My site has been a blog since at least 2006. It literally uses the blog subdomain. I don't know how much I like that anymore.

End of last year, I changed the homepage from a list of posts to a more curated experience inspired by Derek Sivers, including a Now page.

Joel Hooks describes his website as a Digital Garden:

Joel Hooks #

Seriously, who cares when anything on my site got posted. For the vast majority of things I'm writing it makes absolutely no difference what-so-ever.

Using this newest-first approach makes the site impenetrable and less useful for me and especially for anybody that might be visiting to learn or research.

In 2008, I moved out to San Mateo, CA, to work for PBWiki (now PBWorks). Wiki's are a popular example of a non-blog website. There are a lot of interesting things about wikis. One, they are freeform. You can structure the content how you see fit. There are dates involved, and you can use feeds to follow changes to the site.

The big difference I see is when you publish a blog post, the idea is it's now published and final.

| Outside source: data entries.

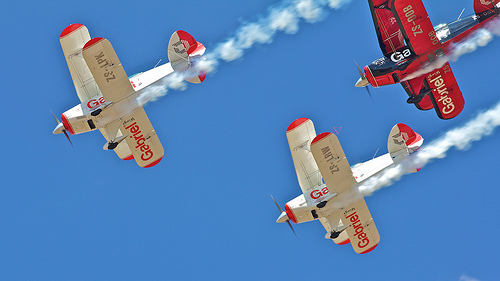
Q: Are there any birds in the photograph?
A: No, there are no birds.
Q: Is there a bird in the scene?
A: No, there are no birds.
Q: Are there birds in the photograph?
A: No, there are no birds.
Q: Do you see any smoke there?
A: Yes, there is smoke.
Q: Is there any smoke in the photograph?
A: Yes, there is smoke.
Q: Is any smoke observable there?
A: Yes, there is smoke.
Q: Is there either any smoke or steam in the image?
A: Yes, there is smoke.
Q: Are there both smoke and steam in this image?
A: No, there is smoke but no steam.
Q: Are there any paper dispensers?
A: No, there are no paper dispensers.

When you update it, it's common to mark it up in a way where you call out what has changed. For instance, if someone was misquoted.

This stems from a problem Dave Winer talked about earlier this year in I'm re-thinking RSS now:

Dave Winer #

Blogging and journalism both thrived in RSS. But at a price.

The price was forcing blogs into the same format that news orgs used.

What if personal websites were more like wikis than news sites?

I know that one of the fundamental ideas of a wiki is that it's edited collaboratively. In this context, my website would not be.

A news site needs to be transparent in what they are reporting. You don't want to publish one thing, have many people link to it, and then change what you said. That would seem unethical and misleading.

However, what about my website? There are specific posts on my site that are news articles. A good example is First PHP Meetup, where I announced the first meeting of the group I started that still exists today as Full-Stack Madison.

However, the vast majority of posts on my site are evergreen. Or at least until the technology I discuss becomes obsolete. These would benefit from being more like wiki pages.

For instance, Dave links to my page Updating rssCloud Server which currently is a post. The information on this page is out of date because I mention as of February 2020:

Andrew Shell #

I'm hoping to have 2.0 released in the next couple of weeks.

Well, I'm still working on it. I had some setbacks in my personal life that delayed the project. I'd like to update the page, so it's always up to date with the latest information. It might be nice to have a revision history available like on a wiki so someone could see how the page has evolved, but that's not something supported in my blogging software.

I need to brainstorm what I'm going to do. Replacing my blog with something like a wiki could be an ideal situation, but that's a big project.

Ultimately it will need to be some sort of a hybrid. I want to keep my RSS feed, and I don't want it to turn into a feed of diffs.

I'd be interested to hear what Dave has to say on the subject.